Godfrey Obebo

Personal information
- Date of birth: 16 April 1966 (age 60)
- Place of birth: Lagos, Nigeria
- Position: Forward

Senior career*
- Years: Team / Apps / (Gls)
- Collier Row
- 1993: Halifax Town / 3 / (0)
- Leyton
- Grays Athletic

= Godfrey Obebo =

Nigerian footballer

Godfrey Obebo (born 1 April 1966) is a Nigerian former footballer who played in the English Football League for Halifax Town. He gained extensive experience on the non-League circuit in the Greater London area, and underwent several trials with professional clubs.

==Club career==
Obebo was born in Lagos. He emigrated to the United Kingdom in October 1986 and trialled with Port Vale. Further unsuccessful trials ensued, including with Birmingham City (March 1993), Bristol City (November 1993), and Cambridge United (August 1994).
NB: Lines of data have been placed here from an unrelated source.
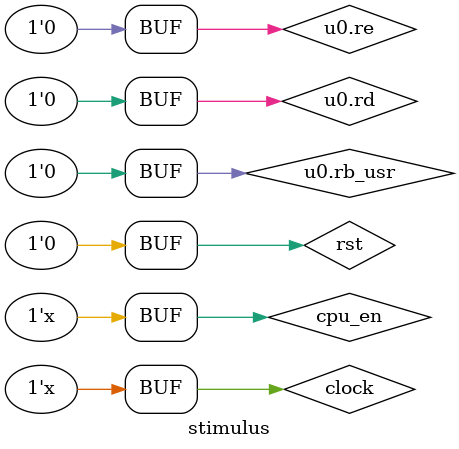
<source format=v>
/*
* --------------------------------------------------------------------------
* Copyright (c) 2014 by SYSU ASIC VIDEO
* --------------------------------------------------------------------------
*
* ------------------------ File Info ---------------------------------------
* File Name:		stimulus.m
* Discription:		1. perform a simulation of ARM
*
* ------------------------ Revision History --------------------------------
* Ver		Revisor		Mod. Date		Changes Made:
* v1.0	Li Feng		2014-04-19		Initial Revision
*
* --------------------------------------------------------------------------
*/


`timescale 1ns/10ps
module stimulus();

/*********************************** ±äÁ¿ÉùÃ÷ ************************************/

// ²ÎÊý¶¨Òå
parameter	WIDTH		=	32;
parameter	PERIOD	=	100;

// ÄÚ²¿±äÁ¿
reg					clock;
reg					rst; 
reg            	cpu_en; 
wire	[WIDTH-1:0] ram_rdata; 
wire	[WIDTH-1:0]	rom_data; 
  
  
wire	[WIDTH-1:0]	ram_addr; 
wire					ram_cen; 
wire	[3:0]			ram_flag; 
wire	[WIDTH-1:0]	ram_wdata; 
wire					ram_wen; 
wire	[WIDTH-1:0]	rom_addr; 
wire					rom_en; 

// Ñ­»·±äÁ¿

/*********************************** Ä£¿éµ÷ÓÃ ************************************/

arm	u0( 
	.clk			(	clock			), 
	.cpu_en		(	cpu_en		), 
	.cpu_restart(	rst			), 
	.fiq			(	1'b0			), 
	.irq			(	1'b0			), 
	.ram_abort	(	1'b0			), 
	.ram_rdata	(	ram_rdata	), 
	.rom_abort	(	1'b0			), 
	.rom_data	(	rom_data		), 
	.rst			(	rst			), 
	
	.ram_addr	(	ram_addr		), 
	.ram_cen		(	ram_cen		), 
	.ram_flag	(	ram_flag		), 
	.ram_wdata	(	ram_wdata	), 
	.ram_wen		(	ram_wen		), 
	.rom_addr	(	rom_addr		), 
	.rom_en		(	rom_en		)  
	);  

Instruction_memory	u1(
	.address		(	rom_addr[WIDTH-1:2]), 
	.clock		(	clock			), 
	.clken		(	rom_en		), 
	.q				(	rom_data		)
	);
	
Data_memory	u2(
	.address		(	ram_addr[WIDTH-1:2]), 
	.byteena		(	ram_flag		), 
	.clken		(	ram_cen		), 
	.clock		(	clock			), 
	.data			(	ram_wdata	), 
	.wren			(	ram_wen		), 
	.rden			(	~ram_wen		), 
	.q				(	ram_rdata	)
	);
	
/*********************************** ·ÂÕæ¼¤Àø ************************************/
initial
begin
	clock		=	0;
	cpu_en	=	0;
	rst		=	1;
	#(PERIOD*5);
	rst		=	0;
	#(PERIOD*5);
	cpu_en	=	1;
end

initial
begin
	#(PERIOD*10);
	u0.rb_usr	=	32'h0200; 
	u0.rd			=	32'h0100; 
	u0.re			=	32'hff00; 
end

always
begin
	#PERIOD;
	if( 32'h0000ff00 == u0.rf)
		cpu_en	=	0;		
end

always	#(PERIOD/2) clock = ~clock;

endmodule

</source>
In March 1993, Obebo joined Halifax Town, who were at the bottom of the Football League Third Division, under the guise of being a former Nigeria international who had played in Serie A. Despite these claims about his past, manager Mick Rathbone would later describe Obebo as "hopeless". He made three substitute appearances but was unable to prevent the club's relegation.

When Rathbone asked substitute Obebo to "warm up" during an away game at Doncaster Rovers, he misunderstood and went back to the changing rooms to sit beside a radiator.

In 1995–96 Obebo was playing for Grays Athletic. In March 1998 he was awaiting clearance to sign for League of Wales club Porthmadog, having also been attached to Kingstonian during that campaign.

In 2015 Obebo was serving as the assistant coach of Tower Hamlets FC. In 2022 he was a vice president of Clapton FC.